Retype the line with "left shoulder: (351, 214)" exactly. Then retype every line after it through the end of the entries below, and nothing more, leaving out pictures.

▸ **Keypoint text descriptions**
___

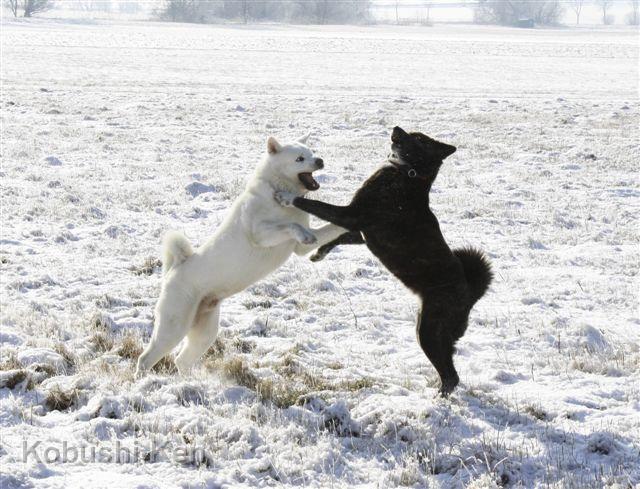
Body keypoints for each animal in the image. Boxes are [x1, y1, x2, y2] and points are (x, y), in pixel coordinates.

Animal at [135, 133, 344, 374]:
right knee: (146, 359)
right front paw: (302, 231)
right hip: (174, 326)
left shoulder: (301, 248)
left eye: (312, 152)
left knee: (182, 360)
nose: (320, 161)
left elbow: (330, 229)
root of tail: (174, 269)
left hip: (204, 330)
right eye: (300, 158)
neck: (277, 190)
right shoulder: (261, 235)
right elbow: (290, 226)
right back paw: (144, 380)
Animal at [274, 127, 490, 396]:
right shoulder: (362, 231)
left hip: (430, 330)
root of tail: (471, 293)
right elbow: (340, 238)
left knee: (451, 375)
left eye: (417, 138)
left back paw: (438, 397)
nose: (396, 128)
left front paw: (286, 196)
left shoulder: (351, 214)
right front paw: (319, 253)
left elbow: (312, 203)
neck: (408, 174)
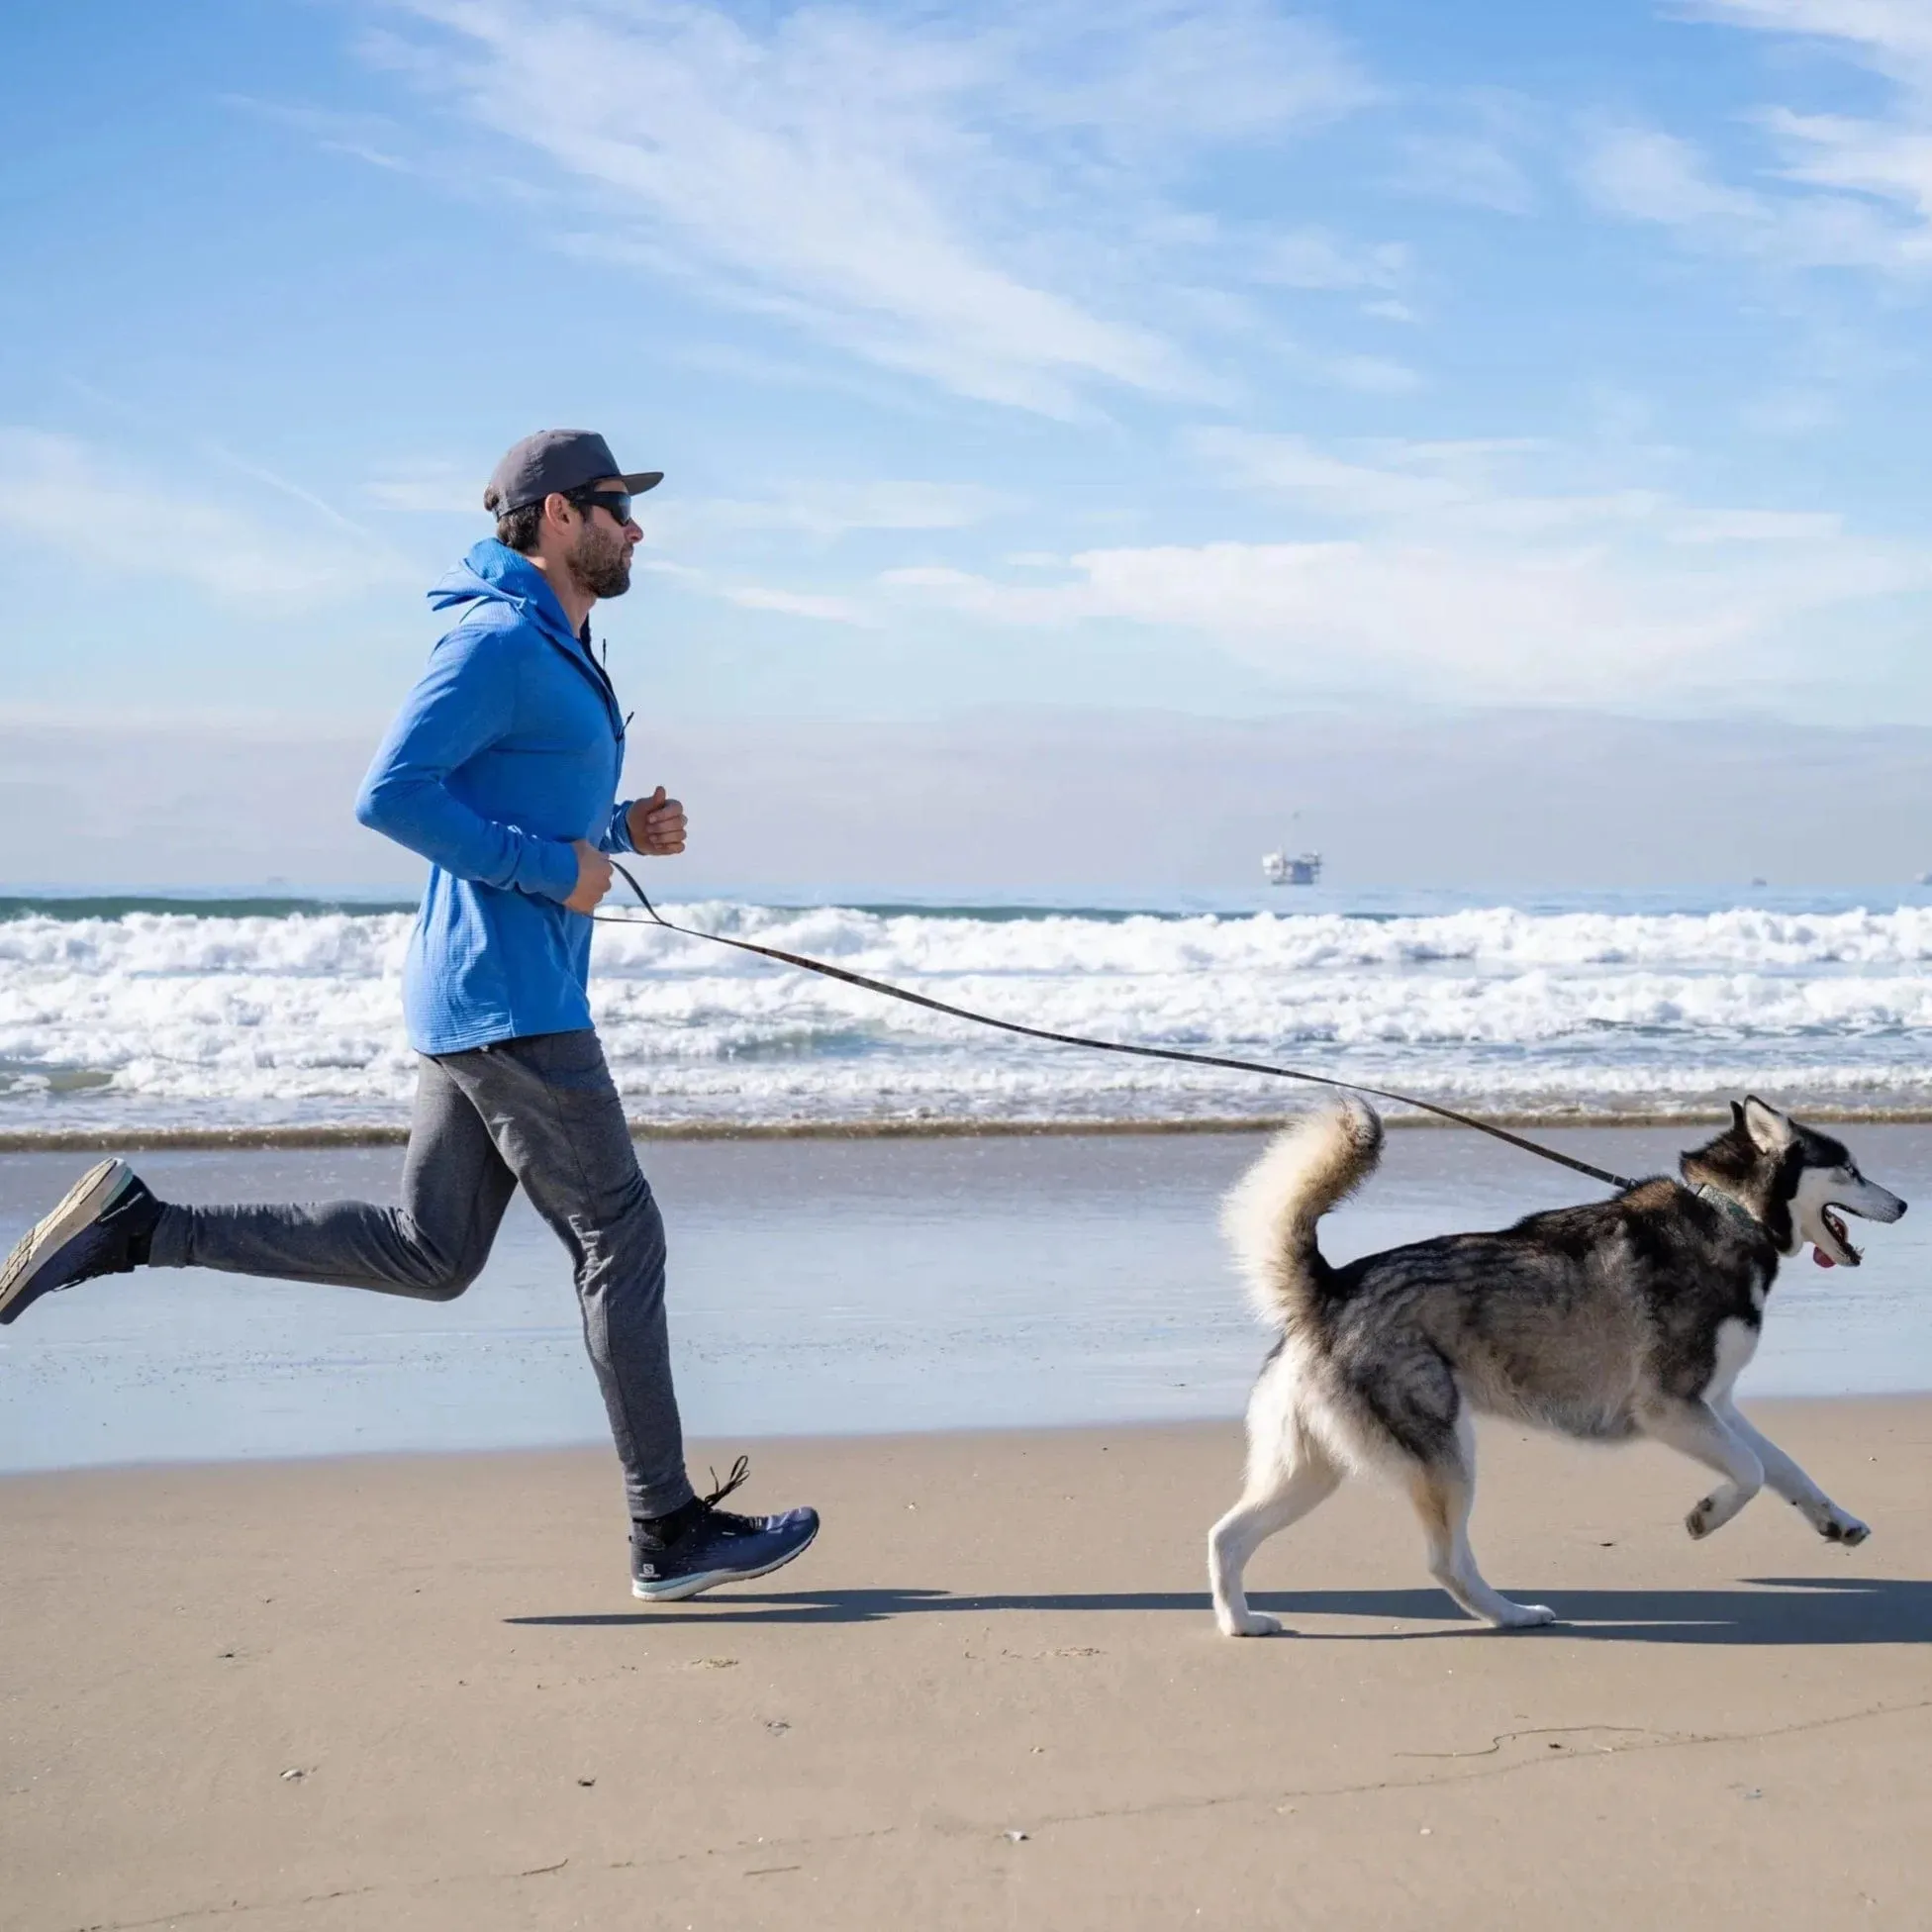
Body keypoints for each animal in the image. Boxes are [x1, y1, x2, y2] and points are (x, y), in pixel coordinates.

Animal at [1206, 1105, 1900, 1630]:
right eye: (1850, 1170)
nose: (1903, 1205)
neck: (1727, 1212)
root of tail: (1331, 1286)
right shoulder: (1670, 1409)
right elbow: (1752, 1472)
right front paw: (1706, 1515)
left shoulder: (1716, 1405)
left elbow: (1784, 1468)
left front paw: (1836, 1521)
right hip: (1444, 1456)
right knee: (1445, 1562)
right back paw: (1512, 1614)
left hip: (1310, 1470)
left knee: (1225, 1536)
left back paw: (1242, 1623)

___

▸ **Expected output**
left shoulder: (351, 214)
right front paw: (319, 253)
left elbow: (312, 203)
neck: (408, 174)
Body keypoints for each animal in the image. Boxes are [x1, y1, x2, y2] and points are (x, y), in pixel coordinates.

Animal at [1206, 1105, 1900, 1630]:
right eye: (1850, 1170)
nose: (1903, 1205)
neck: (1727, 1212)
root of tail: (1331, 1286)
right shoulder: (1670, 1409)
right elbow: (1752, 1472)
right front paw: (1706, 1515)
left shoulder: (1716, 1405)
left elbow: (1784, 1468)
left front paw: (1836, 1521)
right hip: (1444, 1456)
right knee: (1445, 1562)
right back paw: (1512, 1614)
left hip: (1310, 1470)
left knee: (1225, 1536)
left back paw: (1242, 1623)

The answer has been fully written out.